A fire yesterday evening in a refinery critical to providing special California gasoline blends may boost gas prices in the state substantially.

The blaze, first observed around 6:15 pm and brought under control five hours later, occurred in the Richmond refinery owned by Chevron [NYSE:CVX].

The fire was finally extinguished in the early hours of the morning, according to NBC and other sources.

That facility, located on the east side of San Francisco Bay, provides one-eighth of all the gasoline used in the state.

It was first opened in 1902, making the 110-year-old facility irreplaceable in a state that hasn't seen a new refinery open in decades.

To reduce emissions and improve air quality, California mandates different blends of gasoline--including a "summer blend" and a "winter blend"--than other areas of the country.

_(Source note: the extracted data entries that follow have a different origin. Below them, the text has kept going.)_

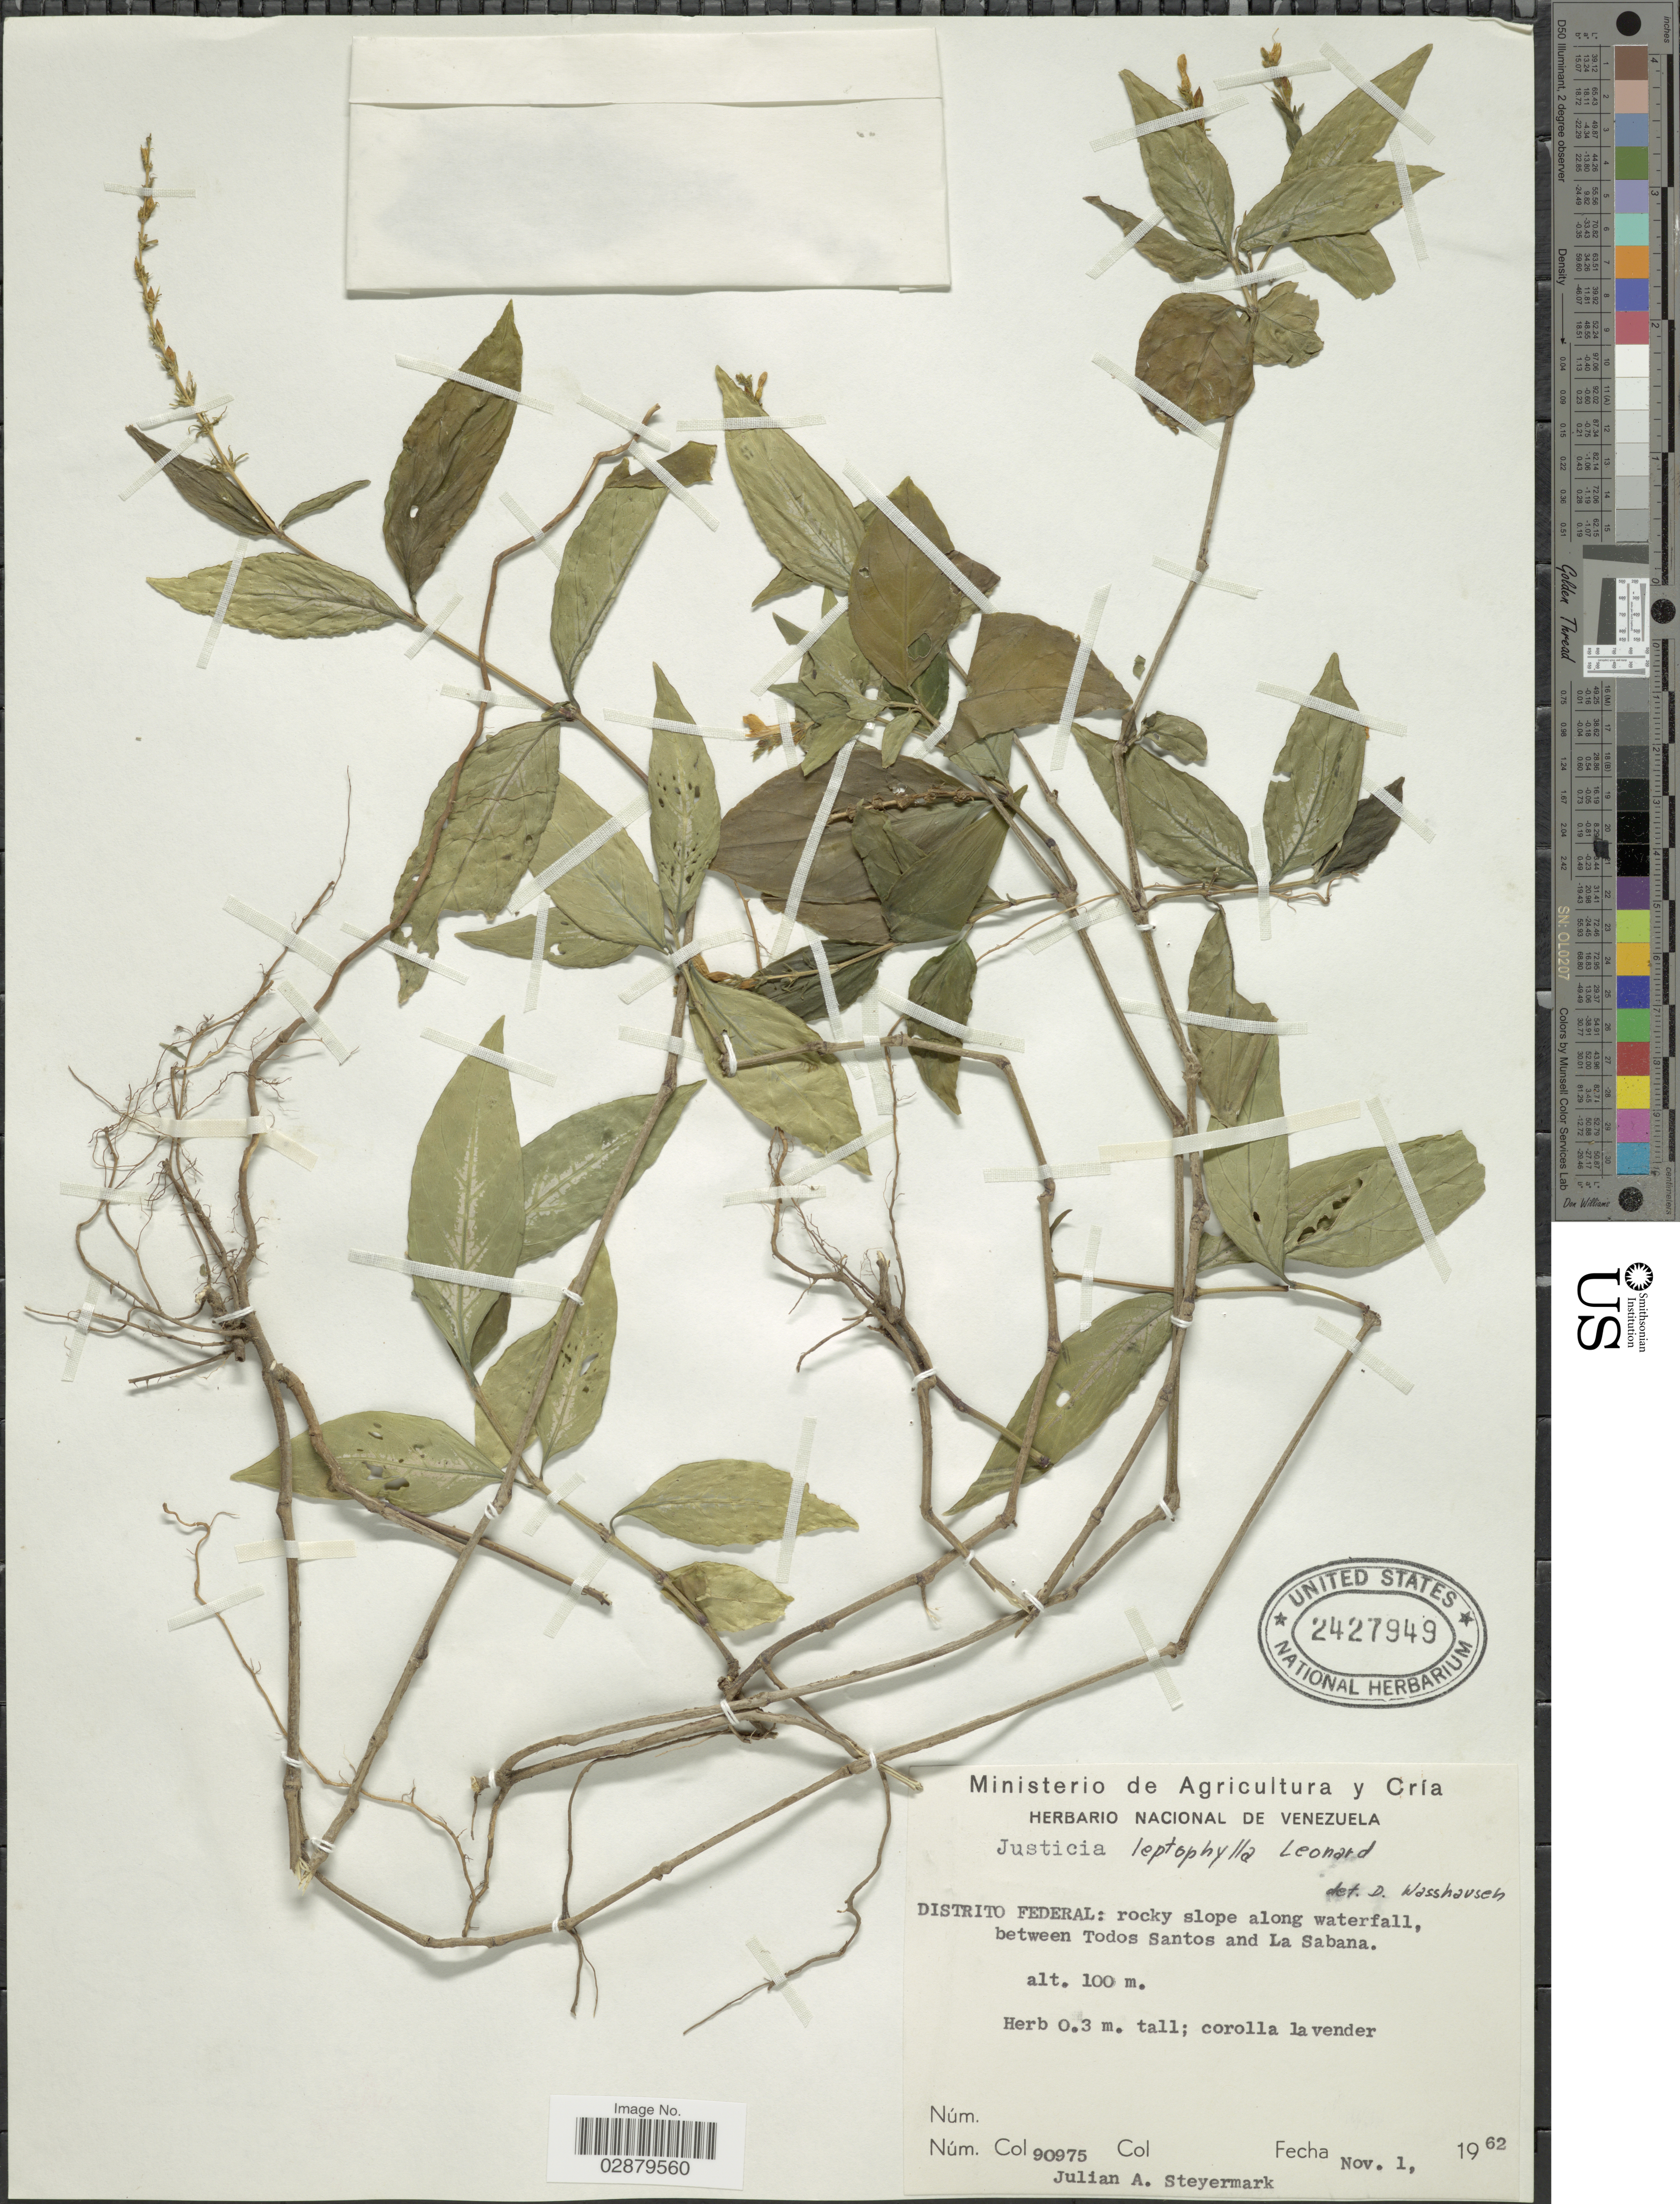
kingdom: Plantae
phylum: Tracheophyta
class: Magnoliopsida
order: Lamiales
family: Acanthaceae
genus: Justicia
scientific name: Justicia leptophylla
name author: Leonard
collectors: J. Steyermark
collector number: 90975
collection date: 1962-11-01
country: Venezuela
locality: Distrito Federal: rocky slope along waterfall, between Todos Santos and La Sabana.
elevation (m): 100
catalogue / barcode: US 2427949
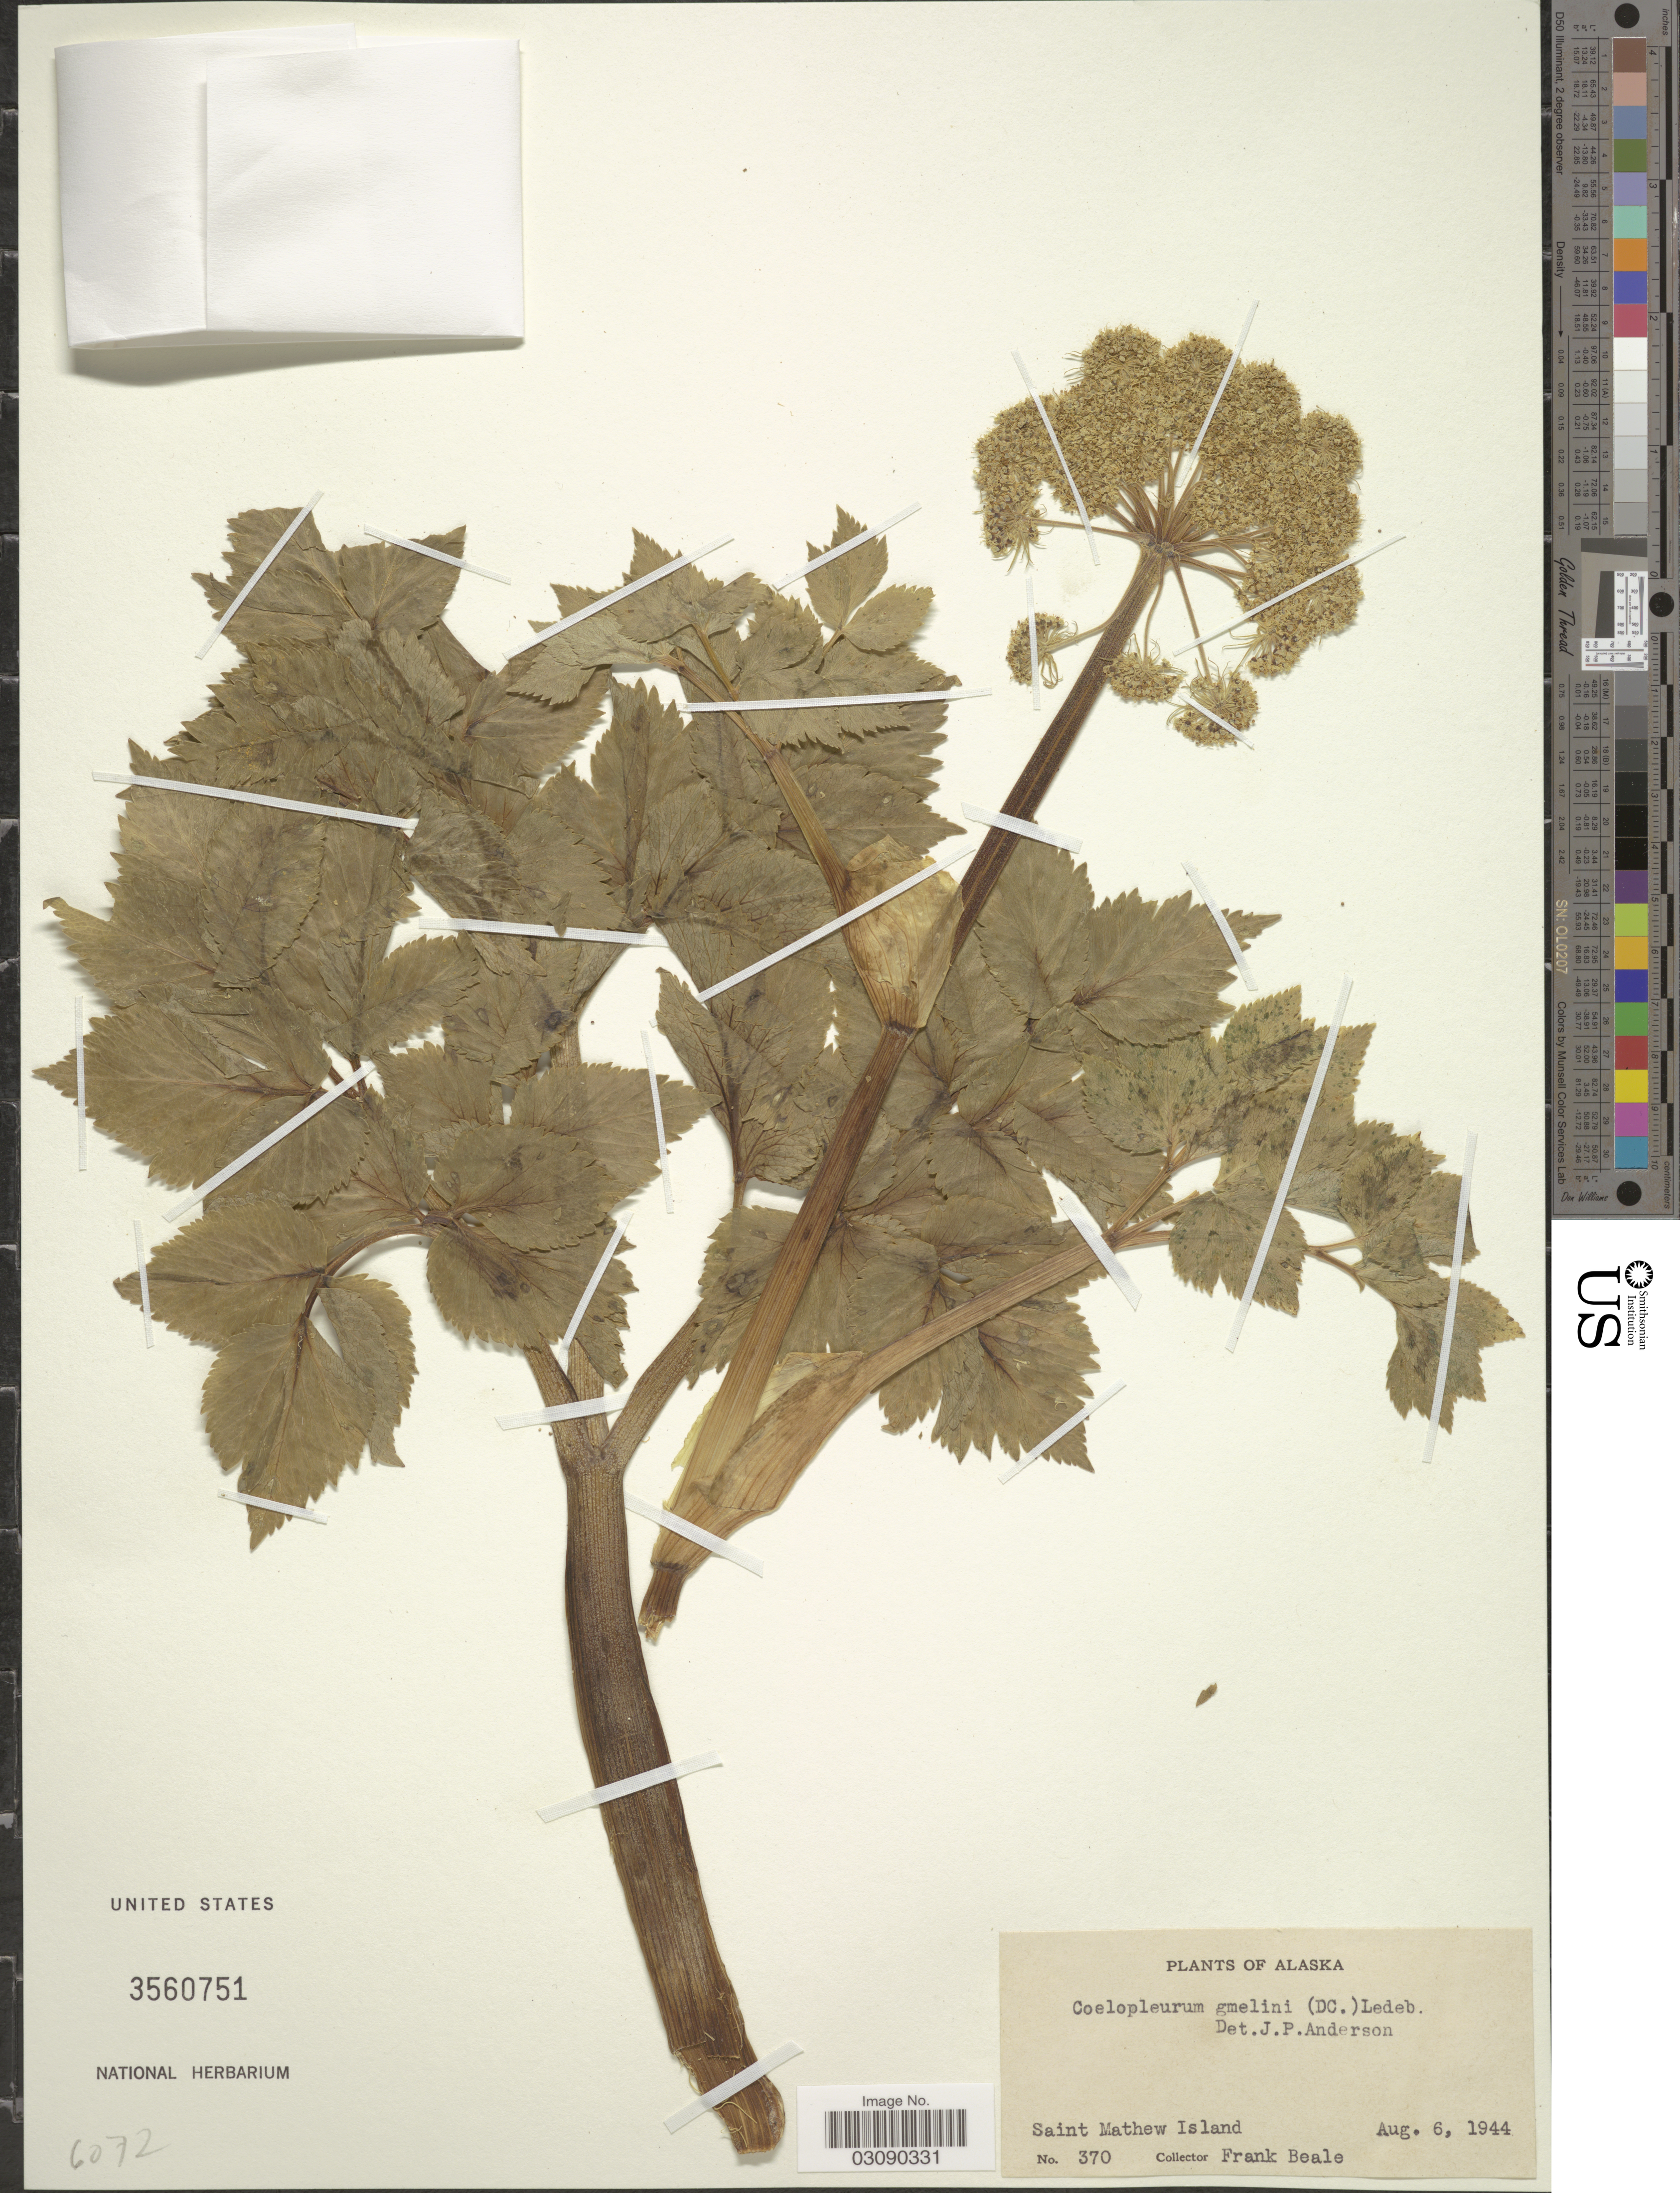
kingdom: Plantae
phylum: Tracheophyta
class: Magnoliopsida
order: Apiales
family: Apiaceae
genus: Angelica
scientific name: Angelica lucida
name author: L.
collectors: F. Beals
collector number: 370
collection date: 1944-08-06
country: United States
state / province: Alaska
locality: Saint Mathew Island.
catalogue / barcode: US 3560751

That makes it far more challenging to find alternative supply sources if in-state gasoline production is affected by a sudden event such as this one.

The extent of the damage is unclear, although local television station KGO reported that all production at the refinery had been halted--as is common in such events.

Analysts are already bracing for price spikes as a result of the shutdown.

Posted prices rose overnight as much as 24 cents a gallon in Los Angeles, according to reports this morning.

If damage can be fixed in a matter of days or a week or two, the impact on California gas prices may not last long.

But if damage is more severe, a shutdown could last weeks or even months, severely reducing the supply of California-only gasoline.

Unconfirmed reports say the shutdown may be as long as three months.

Previous fires have occurred at the refinery in 2007 and last November.